I'm also referencing some related writing of
AshleyJones here:
> "I'm a proponent of freedom of speech too, obviously. However, imagine if a guy went to a movie theater, bought a ticket, and then in the middle of the movie got up in front of the screen and started reciting poetry in as loud a voice as he could muster. If someone did this, they'd be kicked out of the movie theater, and rightfully so. Nobody is trying to 'censor' them or stifle their freedom of speech -- but the movie theater is selling a product (an enjoyable movie-watching experience) and this person, who entered the theater voluntarily, is acting in bad faith and ruining the product for everyone else.

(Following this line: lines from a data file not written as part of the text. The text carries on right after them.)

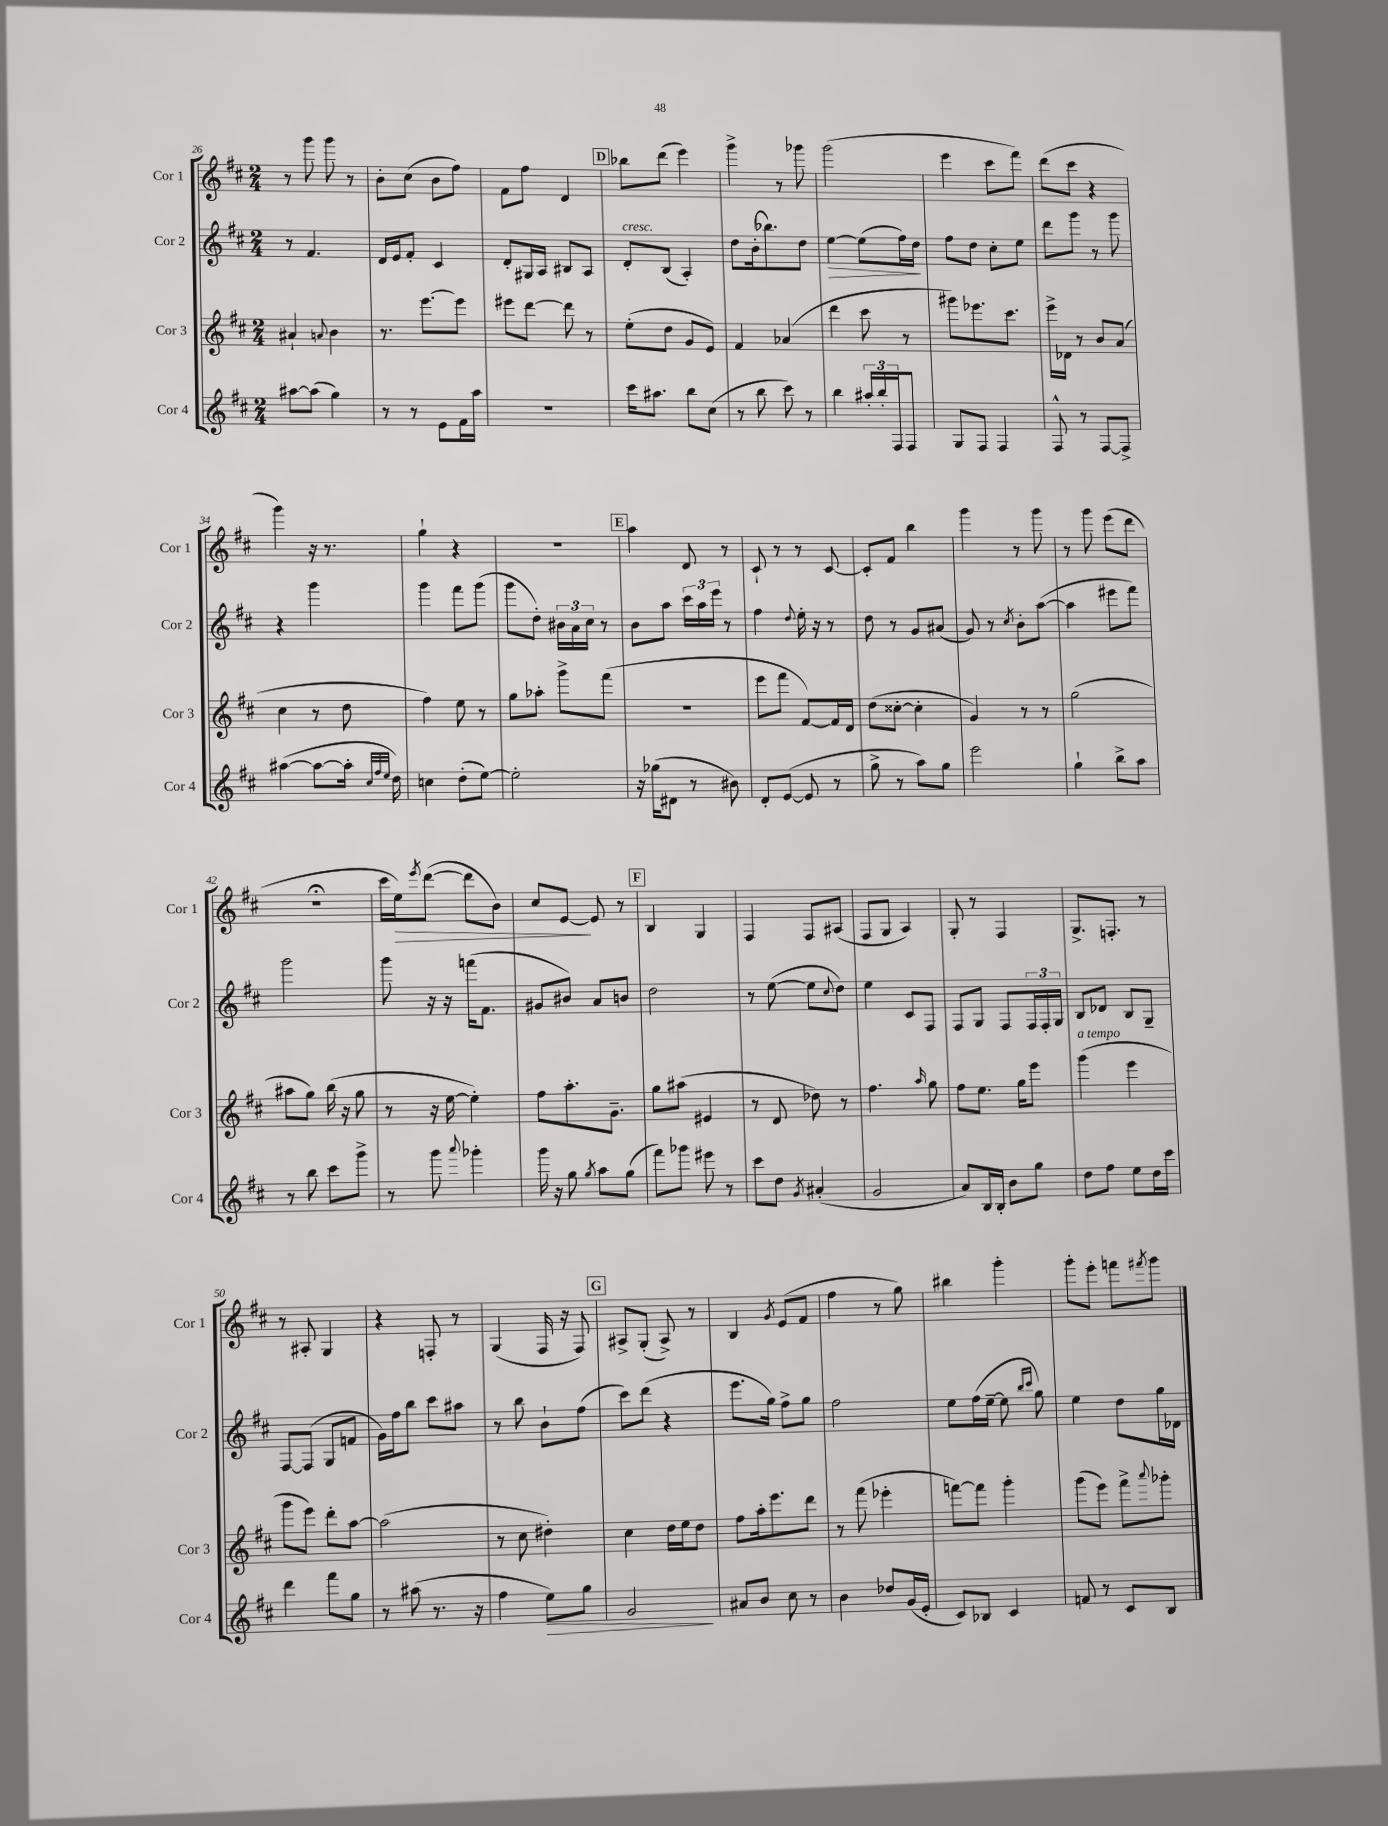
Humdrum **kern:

**kern	**kern	**kern	**kern
*staff4	*staff3	*staff2	*staff1
*clefG2	*clefG2	*clefG2	*clefG2
*k[f#c#]	*k[f#c#]	*k[f#c#]	*k[f#c#]
*M2/4	*M2/4	*M2/4	*M2/4
[8aa#	4a#`	8r	8r
(8aa#]	.	4.f#	8ggg
.	8qqa	.	.
4gg)	4b	.	8ggg
.	.	.	8r
=	=	=	=
8r	8.r	16d	8b'
.	.	16e	.
8r	.	8f#'	(8cc#
.	[8.eee	.	.
8e	.	4c#	8b
16f#	8eee]	.	8ff#)
16aa	.	.	.
=	=	=	=
2r	8eee#	8d'	8f#
.	[8ddd	16G#	8ff#
.	.	16A	.
.	8ddd]	8B#	4d
.	8r	8A	.
=	=	=	=
16ccc#	(8ee'	8d'	8bb-
8.aa#	.	.	.
.	8dd	(8B	(8ddd
8bb	8g	4A')	4eee)
(8cc#	8e)	.	.
=	=	=	=
8r	4f#	8dd	4ggg^
8bb	.	(16b'	.
.	.	8.bb-)	.
8ccc#)	(4a-	.	8r
8r	.	8dd	8ggg-
=	=	=	=
4bb	4ddd	[4ee	(2ggg
24aa#'	8ccc#	(8ee]	.
24bb'	.	.	.
24F#	.	.	.
8F#	8r	16ff#)	.
.	.	16dd	.
=	=	=	=
8G	8ggg#)	8ff#	4eee
8F#	8.eee-	8dd	.
4F#	.	8cc#'	8ccc#
.	8.ccc#	.	.
.	.	8ee	8fff#)
=	=	=	=
8F#^^	16eee^	8ddd	(8ddd
.	16d-	.	.
8r	8r	8ggg	8ccc#
[8F#	8b	8r	4r
8F#^]	(8a	8ggg	.
=	=	=	=
([4aa#	4cc#	4r	4ggg)
8aa#_	8r	4ggg	16r
.	.	.	8.r
16aa#']	8dd	.	.
32qqcc#	.	.	.
32qqff#	.	.	.
32qqee	.	.	.
16dd)	.	.	.
=	=	=	=
4cc	4ff#)	4ggg	4gg`
(8dd'	8ee	8fff#	4r
[8ee)	8r	(8ggg	.
=	=	=	=
2ee']	8gg	8ggg	2r
.	8aa-'	8dd')	.
.	8ggg^	24b#	.
.	.	24a	.
.	.	24cc#	.
.	(8fff#	8r	.
=	=	=	=
16r	2r	8b	4aa
(16gg-	.	.	.
8d#	.	8aa	.
8r	.	24ccc#	8d
.	.	24aa	.
.	.	24eee	.
8b#)	.	8r	8r
=	=	=	=
8d'	8eee	4ff#	8c#`
([8e	8fff#	.	8r
.	.	8qqdd	.
8e]	[8f#)	16ee'	8r
.	.	16r	.
8r	16f#]	8r	[8c#
.	16d	.	.
=	=	=	=
8gg^	(8dd	8dd	8c#']
8r	[8cc##'	8r	8f#
8aa)	4cc##']	8g	4bb
8gg	.	(8a#	.
=	=	=	=
2eee	4g)	8g)	4ggg
.	.	8r	.
.	.	8qcc#	.
.	8r	8b'	8r
.	8r	([8aa	8ggg
=	=	=	=
4gg`	(2gg	4aa]	8r
.	.	.	8ggg
8bb^	.	8eee#	(8eee
8aa	.	8fff#)	8ddd
=	=	=	=
8r	8aa#	2ggg	2r;
8bb	8gg)	.	.
8ccc#	(16bb	.	.
.	16r	.	.
8ggg^	8gg	.	.
=	=	=	=
8r	8r	8ggg	16ccc#
.	.	.	16ee)
.	.	.	8qeee
8ggg	16r	16r	([8ddd
.	[16ee	16r	.
8qqaaa	.	.	.
4ggg-'	4ee'])	(16fff	8ddd]
.	.	8.f#	.
.	.	.	8b)
=	=	=	=
16ggg	8ff#	8g#	8cc#
16r	.	.	.
8gg	8.aa'	8b#)	[8e
8qgg	.	.	.
8aa	.	8a	8e]
.	8.g~	.	.
(8gg	.	8b	8r
=	=	=	=
8fff#)	8gg	2dd	4B
8ggg-	(8aa#	.	.
8eee#	4e#	.	4G
8r	.	.	.
=	=	=	=
8ccc#	8r	8r	4F#
8dd	8d	([8ee	.
8qg	.	.	.
(4a#'	8dd-)	8ee]	8F#
.	.	8qqcc#	.
.	8r	8dd)	(8A#
=	=	=	=
2g	4.ff#	4ee	8F#
.	.	.	8G
.	.	8c#	4A)
.	16qqaa	.	.
.	8gg	8F#	.
=	=	=	=
8a)	8ff#	8F#	8G'
16B	8.ee	8G	8r
16B'	.	.	.
8b	.	8F#	4F#
.	16gg	.	.
8gg	8eee	24F#	.
.	.	24F#'	.
.	.	24G	.
=	=	=	=
8dd	(4ggg	8B	8.G^
8ff#	.	8d-	.
.	.	.	8.F'
8ee	4eee	8B	.
16dd	.	8G~	8r
16ccc#	.	.	.
=	=	=	=
4ddd	8ggg	[8F#	8r
.	8eee)	(8F#]	8A#'
8fff#	8ddd'	8G	4G
8gg	[8aa	8f	.
=	=	=	=
8r	(2aa]	16g)	4r
.	.	16ff#	.
(8aa#	.	8bb	.
8.r	.	8ccc#	8F'
.	.	8aa#	8r
16r	.	.	.
=	=	=	=
4ff#	8r	8r	(4G
.	8cc#	8bb	.
8ee)	4dd#')	8b`	16F#
.	.	.	16r
8gg	.	(8ff#	8F#)
=	=	=	=
2g	4cc#	8ccc#)	8A#^
.	.	(8ddd	(8G'
.	16dd	4r	8A#^)
.	16ee	.	.
.	8dd	.	8r
=	=	=	=
8a#	8ff#	8.eee	4B
8b	16aa'	.	.
.	8.eee	16gg)	.
.	.	.	8qg
8cc#	.	8ff#^	(8e
8r	8ddd	8gg	8f#
=	=	=	=
4b	8r	2ff#	4ff#
.	(8fff#	.	.
8dd-	4eee-'	.	8r
(16g	.	.	8gg)
16e'	.	.	.
=	=	=	=
8c#)	[8fff)	8ee	4bb#
8B-	8fff]	(16ff#	.
.	.	[16ee~	.
4c#	4ggg'	8ee]	4ggg'
.	.	16qqbb	.
.	.	16qqccc#	.
.	.	8gg)	.
=	=	=	=
8f	(8ggg	4ee	8ggg'
8r	8eee)	.	8eee'
8c#	8fff#^	8dd	8fff
.	8qqaaa	.	8qfff#
8B	8ggg-'	16gg	8ggg
.	.	16d-	.
==	==	==	==
*-	*-	*-	*-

That's a silly scenario, but this is effectively what people who act in bad faith in any kind of online community are doing. As the manager of a movie theater, or as an administrator of a website, my opinion is that you not only have a right to remove these people, but an obligation to do so. A 'mod log' adds transparency, so that everyone else on the website can understand exactly why certain administrative actions were taken. Without this transparency, the guy in the example before could go around town telling everyone that the movie theater kicked him out 'for no reason,' when that's obviously not the case. A transparent mod log gives a community more trust in the administration, because if they DO happen to see an action taken on the mod log that they disagree with, they can voice their opinion then. In 99% of scenarios (deleting spam, banning obvious bad-faith users) the community will thank you for dealing with the problem."
Source:
https://dukenukemis.cool/textfile95.txtMy understanding of how things work around here is based on my own observation, and I fully accept I may be missing context or be wrong about some of it. If you see something I've gotten wrong, please correct me. I'm sharing this as my own view to get the community's opinions and feedback, since I think it's an important topic worth discussing further.